Asbestos was a centerpiece of numerous American industries throughout much of the 20th century. Its popularity exposed countless workers and their loved ones to the dangerous material. The consequences of these decisions still reverberate today.
Who is most likely to have been exposed to asbestos through their work? And are any workers especially at risk right now? Here is an overview.
Past industry risks
Older Americans that were part of the workforce in the ‘80s and prior are much more likely to have been exposed to asbestos than current workers. The Agency for Toxic Substances and Disease Registry has a list of industries that were particularly dangerous. Exposure was possible for anyone that worked in:
- The manufacturing of products that contained asbestos, such as insulation or roofing
- Auto repair shops
- The mining industry
- Offshore rust removal
- Oil refineries
- Power plants
- The manufacturing of sand or abrasives
- Steel manufacturing
- Tile installation
Decades ago, workers in these industries may have been routinely exposed to asbestos.
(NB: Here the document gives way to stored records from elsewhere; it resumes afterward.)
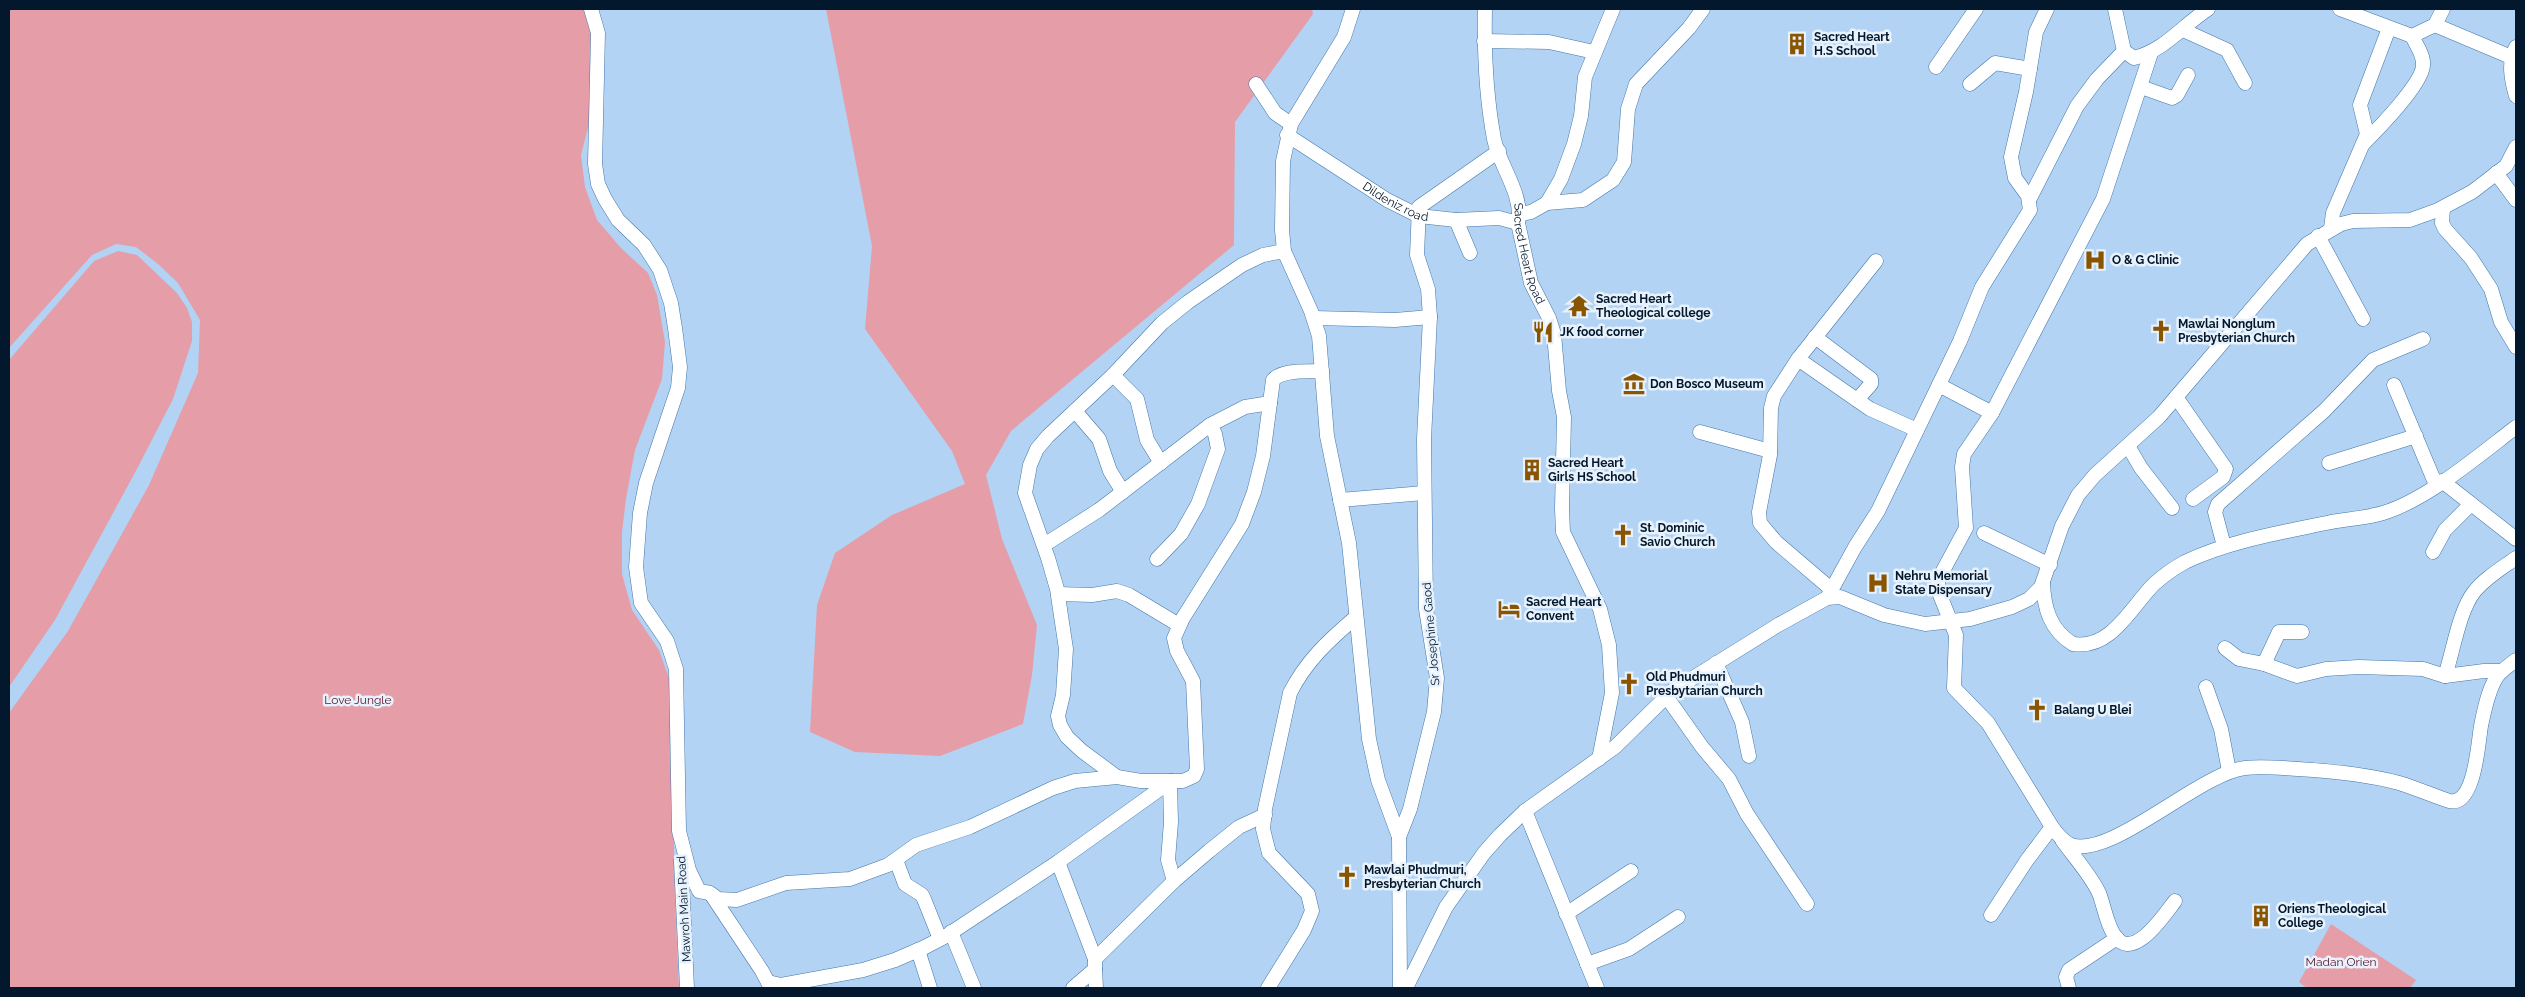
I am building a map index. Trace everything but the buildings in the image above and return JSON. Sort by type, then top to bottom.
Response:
[{"type":"street","points":[[591,9],[598,34],[595,164],[598,184],[604,199],[618,220],[644,245],[660,270],[671,302],[680,367],[674,400],[646,483],[640,513],[636,567],[637,587],[641,603],[667,641],[676,669],[679,831],[693,879],[699,891],[710,892],[722,900],[744,899],[786,884],[850,880],[896,860],[916,845],[970,827],[1053,788],[1075,781],[1117,776],[1140,781],[1170,782],[1189,779],[1196,773],[1197,769],[1193,681],[1175,646],[1174,638],[1178,625],[1242,524],[1254,492],[1263,456],[1273,380],[1278,375],[1322,371]]},
{"type":"street","points":[[1353,9],[1344,37],[1289,130],[1283,161],[1282,230],[1284,251],[1314,318],[1319,336],[1327,436],[1349,543],[1369,740],[1378,780],[1399,837]]},
{"type":"street","name":"Sacred Heart Road","points":[[1485,9],[1485,71],[1495,142],[1510,175],[1531,283],[1549,318],[1554,334],[1564,417],[1563,532],[1600,609],[1609,644],[1612,693],[1599,759]]},
{"type":"street","points":[[1547,203],[1561,179],[1574,144],[1581,116],[1585,77],[1613,9]]},
{"type":"street","points":[[1519,218],[1547,203],[1583,200],[1593,195],[1617,175],[1624,162],[1628,109],[1636,84],[1689,28],[1703,9]]},
{"type":"street","points":[[1936,67],[1976,9]]},
{"type":"street","points":[[2030,200],[2014,178],[2011,164],[2013,143],[2030,69],[2036,32],[2047,9]]},
{"type":"street","points":[[2115,9],[2124,51],[2134,58],[2151,53],[2208,9]]},
{"type":"street","points":[[2340,9],[2372,14],[2390,28],[2412,36],[2422,57],[2422,73],[2386,119],[2362,144]]},
{"type":"street","points":[[2412,36],[2436,25],[2443,9]]},
{"type":"street","points":[[2436,25],[2514,52],[2516,96]]},
{"type":"street","points":[[2331,228],[2333,213],[2367,130],[2360,105],[2390,28]]},
{"type":"street","points":[[2183,30],[2227,50],[2244,83]]},
{"type":"street","points":[[1484,41],[1549,42],[1594,52]]},
{"type":"street","points":[[1406,988],[1446,907],[1484,853],[1525,811],[1615,747],[1666,696],[1829,593],[1878,511],[1939,385],[1982,288],[2030,210],[2030,200],[2077,106],[2097,79],[2124,51]]},
{"type":"street","points":[[2151,53],[2103,200],[1992,413],[1964,454],[1962,467],[1966,528],[1938,580],[1938,590],[1956,635],[1954,688],[1988,723],[2052,827],[2098,891],[2112,933],[2126,944],[2141,940],[2156,926],[2175,901]]},
{"type":"street","points":[[1970,84],[1995,63],[2030,69]]},
{"type":"street","points":[[2140,87],[2172,98],[2178,95],[2188,75]]},
{"type":"street","name":"Dildeniz road","points":[[1256,84],[1289,130],[1388,200],[1419,216],[1456,220],[1519,218]]},
{"type":"street","points":[[1876,261],[1798,358],[1771,402],[1770,450],[1759,512],[1760,522],[1776,542],[1829,593],[1900,620],[1925,624],[1952,622],[2012,607],[2037,594],[2050,565],[2062,526],[2078,495],[2095,475],[2150,428],[2297,254],[2318,236],[2331,228],[2352,221],[2410,220],[2443,208],[2472,192],[2506,166],[2516,147]]},
{"type":"street","points":[[1419,216],[1419,207],[1423,203],[1499,151]]},
{"type":"street","points":[[2496,173],[2516,200]]},
{"type":"street","points":[[2443,208],[2442,223],[2445,229],[2471,258],[2491,290],[2511,327],[2516,347]]},
{"type":"street","name":"Sr Josephine Gaod","points":[[1400,988],[1399,837],[1410,809],[1434,712],[1437,689],[1437,678],[1426,610],[1424,411],[1430,317],[1428,289],[1417,255],[1419,216]]},
{"type":"street","points":[[1456,220],[1470,252]]},
{"type":"street","points":[[2318,236],[2363,319]]},
{"type":"street","points":[[1117,776],[1082,751],[1067,737],[1060,725],[1058,716],[1063,695],[1066,649],[1058,594],[1044,545],[1025,493],[1026,479],[1037,449],[1114,376],[1162,323],[1188,302],[1247,263],[1263,255],[1284,251]]},
{"type":"street","points":[[1314,318],[1394,320],[1430,317]]},
{"type":"street","points":[[1815,337],[1871,379],[1871,384],[1857,400]]},
{"type":"street","points":[[2224,546],[2214,512],[2218,504],[2324,411],[2373,360],[2423,339]]},
{"type":"street","points":[[1798,358],[1870,409],[1917,430]]},
{"type":"street","points":[[1114,376],[1137,399],[1148,440],[1161,463]]},
{"type":"street","points":[[1939,385],[1992,413]]},
{"type":"street","points":[[2394,385],[2439,483],[2471,504],[2516,539]]},
{"type":"street","points":[[2176,397],[2226,469],[2223,476],[2192,499]]},
{"type":"street","points":[[1044,545],[1099,510],[1210,425],[1245,408],[1270,402]]},
{"type":"street","points":[[1075,411],[1099,439],[1110,471],[1123,492]]},
{"type":"street","points":[[1157,559],[1181,534],[1198,504],[1218,450],[1215,434],[1210,425]]},
{"type":"street","points":[[2043,583],[2043,604],[2056,630],[2073,644],[2093,643],[2121,623],[2154,584],[2170,571],[2191,560],[2224,546],[2330,522],[2384,513],[2404,504],[2469,464],[2516,427]]},
{"type":"street","points":[[1700,432],[1770,450]]},
{"type":"street","points":[[2328,462],[2416,436]]},
{"type":"street","points":[[2128,446],[2141,468],[2172,508]]},
{"type":"street","points":[[1340,500],[1424,493]]},
{"type":"street","points":[[2433,552],[2445,530],[2471,504]]},
{"type":"street","points":[[1984,533],[2050,565]]},
{"type":"street","points":[[2446,676],[2466,606],[2473,593],[2484,581],[2516,558]]},
{"type":"street","points":[[1058,594],[1092,595],[1117,591],[1129,595],[1178,625]]},
{"type":"street","points":[[1268,988],[1304,930],[1312,911],[1308,894],[1268,853],[1263,829],[1290,693],[1298,676],[1318,651],[1356,617]]},
{"type":"street","points":[[2264,664],[2279,632],[2302,632]]},
{"type":"street","points":[[2225,648],[2239,659],[2264,664],[2297,676],[2326,669],[2359,666],[2423,669],[2446,676],[2510,667]]},
{"type":"street","points":[[1716,663],[1742,722],[1749,756]]},
{"type":"street","points":[[2061,838],[2071,844],[2083,846],[2096,843],[2158,814],[2229,770],[2270,767],[2339,772],[2398,783],[2449,801],[2456,801],[2462,798],[2473,774],[2481,725],[2490,690],[2496,676],[2510,667]]},
{"type":"street","points":[[2206,686],[2221,729],[2229,770]]},
{"type":"street","points":[[1666,696],[1702,747],[1729,779],[1747,814],[1807,904]]},
{"type":"street","points":[[710,892],[769,985],[863,970],[895,960],[945,936],[1058,862],[1170,782]]},
{"type":"street","points":[[1170,782],[1171,822],[1168,860],[1174,881]]},
{"type":"street","points":[[1525,811],[1597,988]]},
{"type":"street","points":[[1073,988],[1174,881],[1239,827],[1265,815]]},
{"type":"street","points":[[1992,915],[2027,860],[2052,827]]},
{"type":"street","name":"Mawroh Main Road","points":[[679,831],[687,988]]},
{"type":"street","points":[[896,860],[905,884],[922,895],[974,988]]},
{"type":"street","points":[[1058,862],[1095,964],[1096,988]]},
{"type":"street","points":[[1566,914],[1631,871]]},
{"type":"street","points":[[1587,964],[1629,949],[1678,917]]},
{"type":"street","points":[[2069,988],[2066,976],[2069,970],[2116,938]]},
{"type":"street","points":[[918,950],[930,988]]},
{"type":"green space","name":"Love Jungle","points":[[9,9],[586,9],[592,24],[594,104],[581,155],[585,187],[597,220],[621,248],[648,273],[657,295],[665,342],[662,379],[635,450],[622,532],[622,574],[632,610],[659,650],[671,684],[675,898],[679,988],[9,988],[9,713],[68,631],[149,485],[198,373],[200,320],[178,283],[158,264],[136,247],[116,244],[92,255],[9,348]]},
{"type":"green space","points":[[826,9],[1312,9],[1313,14],[1235,122],[1234,245],[1011,431],[986,475],[1002,539],[1037,625],[1032,675],[1023,724],[940,756],[855,752],[810,732],[817,605],[835,553],[892,515],[965,484],[952,451],[865,329],[872,246]]},
{"type":"green space","points":[[118,251],[137,255],[177,293],[187,308],[192,322],[192,341],[173,399],[138,467],[55,620],[9,687],[9,360],[94,261]]},
{"type":"green space","name":"Madan Orien","points":[[2331,924],[2416,980],[2410,988],[2307,988],[2299,982]]},
{"type":"place","name":"Sacred Heart H.S School","points":[[1797,44]]},
{"type":"place","name":"O & G Clinic","points":[[2095,260]]},
{"type":"place","name":"Sacred Heart Theological college","points":[[1579,306]]},
{"type":"place","name":"Mawlai Nonglum Presbyterian Church","points":[[2161,331]]},
{"type":"place","name":"JK food corner","points":[[1543,332]]},
{"type":"place","name":"Don Bosco Museum","points":[[1634,384]]},
{"type":"place","name":"Sacred Heart Girls HS School","points":[[1532,470]]},
{"type":"place","name":"St. Dominic Savio Church","points":[[1623,535]]},
{"type":"place","name":"Nehru Memorial State Dispensary","points":[[1878,583]]},
{"type":"place","name":"Sacred Heart Convent","points":[[1509,609]]},
{"type":"place","name":"Old Phudmuri Presbytarian Church","points":[[1629,684]]},
{"type":"place","name":"Balang U Blei","points":[[2037,710]]},
{"type":"place","name":"Mawlai Phudmuri, Presbyterian Church","points":[[1347,877]]},
{"type":"place","name":"Oriens Theological College","points":[[2261,916]]}]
This sometimes carried over to loved ones. Asbestos fibers can catch on surfaces such as hair or clothing. When a worker went home, they may have been unknowingly exposing their partner, children or friends.
The use of asbestos in many industries was banned during the 1970s and 1980s. Today, exposure at work generally only happens during the repair, renovation, removal or maintenance of asbestos-containing items that were installed decades ago. Those in the construction or building maintenance industries are most likely to be affected.
There are some other situations to keep in mind. Emergency workers that respond to building disasters, such as fires or collapses, can also be exposed to high levels of asbestos for a short time.
Schools can also pose a risk, as many were built long ago, during a time when asbestos was widely used in items like tiles or plumbing. This means teachers, young students and other education professionals may be exposed.
The dangers of asbestos
The dangers of asbestos are now clear to us. The substance has been linked to serious, deadly health issues, such as lung cancer and mesothelioma. Signs of these ailments may not appear until decades after exposure, making treatment even more difficult.
Tragically, this means many Americans, most of whom were just trying to earn a living, may pay the ultimate price.